## PROVIDED ENTRIES
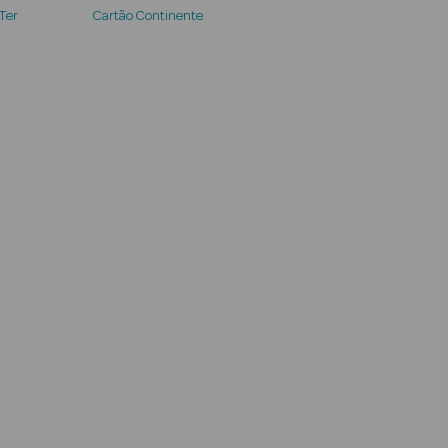
 Ter
Cartão Continente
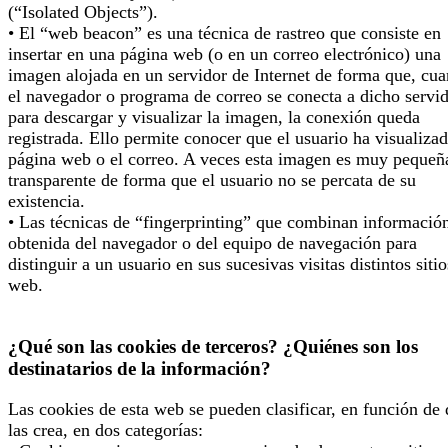
(“Isolated Objects”).
• El “web beacon” es una técnica de rastreo que consiste en
insertar en una página web (o en un correo electrónico) una
imagen alojada en un servidor de Internet de forma que, cu
el navegador o programa de correo se conecta a dicho servi
para descargar y visualizar la imagen, la conexión queda
registrada. Ello permite conocer que el usuario ha visualizad
página web o el correo. A veces esta imagen es muy pequeñ
transparente de forma que el usuario no se percata de su
existencia.
• Las técnicas de “fingerprinting” que combinan informació
obtenida del navegador o del equipo de navegación para
distinguir a un usuario en sus sucesivas visitas distintos sitio
web.
¿Qué son las cookies de terceros? ¿Quiénes son los
destinatarios de la información?
Las cookies de esta web se pueden clasificar, en función de
las crea, en dos categorías:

## ACTIVITY
The answer is the lines above, word for word, from the first one through the one containing "destinatarios de la información?"; it includes no pictures.

## SOLVED PROBLEM
 Ter
Cartão Continente
(“Isolated Objects”).
• El “web beacon” es una técnica de rastreo que consiste en
insertar en una página web (o en un correo electrónico) una
imagen alojada en un servidor de Internet de forma que, cu
el navegador o programa de correo se conecta a dicho servi
para descargar y visualizar la imagen, la conexión queda
registrada. Ello permite conocer que el usuario ha visualizad
página web o el correo. A veces esta imagen es muy pequeñ
transparente de forma que el usuario no se percata de su
existencia.
• Las técnicas de “fingerprinting” que combinan informació
obtenida del navegador o del equipo de navegación para
distinguir a un usuario en sus sucesivas visitas distintos sitio
web.
¿Qué son las cookies de terceros? ¿Quiénes son los
destinatarios de la información?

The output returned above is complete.